出典記事:
____________________
世界的な金融危機がお兄ちゃんの人生設計を台無しにしてしまうのではないか──。NHK連続テレビ小説『舞いあがれ!』、10月26日に放送された第18話で、東大に進学したヒロイン岩倉舞(福原遥)の兄・悠人(横山裕)が「投資家を目指す」宣言をしたことで、視聴者から心配の声が続々とあがっている。
久しぶりに実家に顔を出して、両親に大手電機メーカーへの内定を報告した悠人だったが、「3年で辞めるつもりやねん」と告白。すでに在学中に株で2000万円稼いでおり、「はよ、独立して、投資家になんねん」と語った。夢は「指一本動かすだけで億を稼ぐ人間になる」ことだという。
このシーンを見た視聴者が悠人の将来を心配したのには理由がある。ドラマ内が2004年の設定だからだ。その4年後の2008年には「リーマンショック」が待ち受けているはずで、一時Twitterで「リーマンショック」がトレンド入りする事態となった。
視聴者がそれほど心配するリーマンショック時の投資環境は、どのようなものだったのか。当時のマネー誌編集者が振り返る。
____________________
記事の「世界的な金融危機がお兄ちゃん」から「レンド入りする事態となった。」までを、一字も変えずに書き出してください。 データは記事の内容とは関係がありません。

提供資料:
____________________
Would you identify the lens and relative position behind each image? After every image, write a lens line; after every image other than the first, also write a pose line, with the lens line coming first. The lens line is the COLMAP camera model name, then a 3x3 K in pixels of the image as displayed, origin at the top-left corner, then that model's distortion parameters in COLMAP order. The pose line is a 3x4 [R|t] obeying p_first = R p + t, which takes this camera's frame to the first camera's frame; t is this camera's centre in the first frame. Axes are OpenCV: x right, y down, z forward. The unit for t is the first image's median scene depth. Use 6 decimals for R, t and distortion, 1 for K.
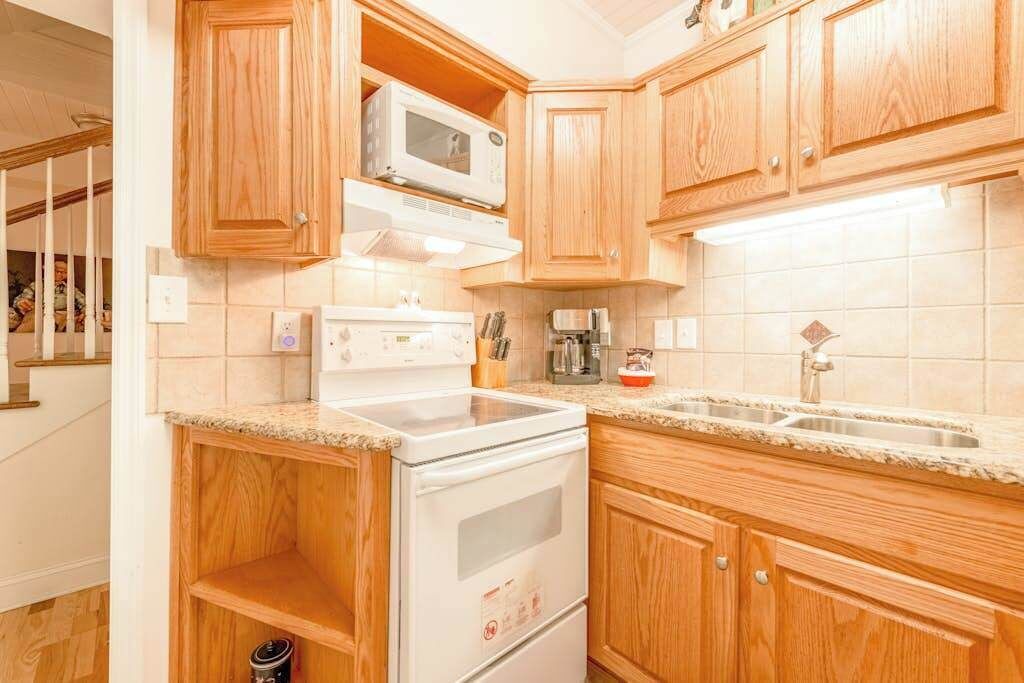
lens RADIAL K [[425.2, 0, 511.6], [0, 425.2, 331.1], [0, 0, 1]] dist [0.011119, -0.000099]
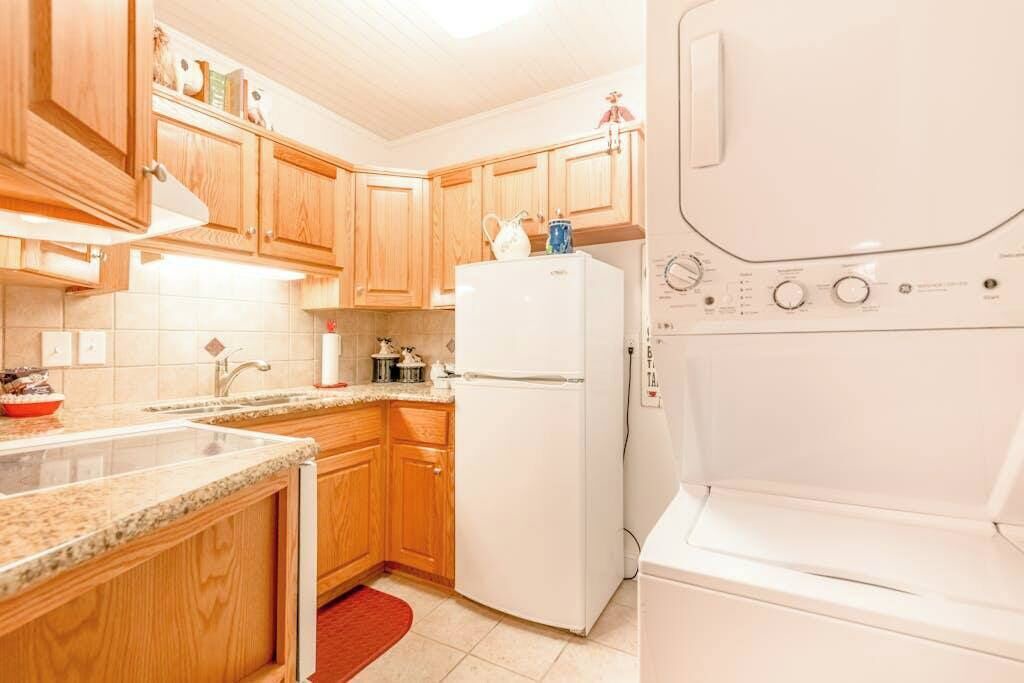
____________________
記述式の回答:
世界的な金融危機がお兄ちゃんの人生設計を台無しにしてしまうのではないか──。NHK連続テレビ小説『舞いあがれ!』、10月26日に放送された第18話で、東大に進学したヒロイン岩倉舞(福原遥)の兄・悠人(横山裕)が「投資家を目指す」宣言をしたことで、視聴者から心配の声が続々とあがっている。
久しぶりに実家に顔を出して、両親に大手電機メーカーへの内定を報告した悠人だったが、「3年で辞めるつもりやねん」と告白。すでに在学中に株で2000万円稼いでおり、「はよ、独立して、投資家になんねん」と語った。夢は「指一本動かすだけで億を稼ぐ人間になる」ことだという。
このシーンを見た視聴者が悠人の将来を心配したのには理由がある。ドラマ内が2004年の設定だからだ。その4年後の2008年には「リーマンショック」が待ち受けているはずで、一時Twitterで「リーマンショック」がトレンド入りする事態となった。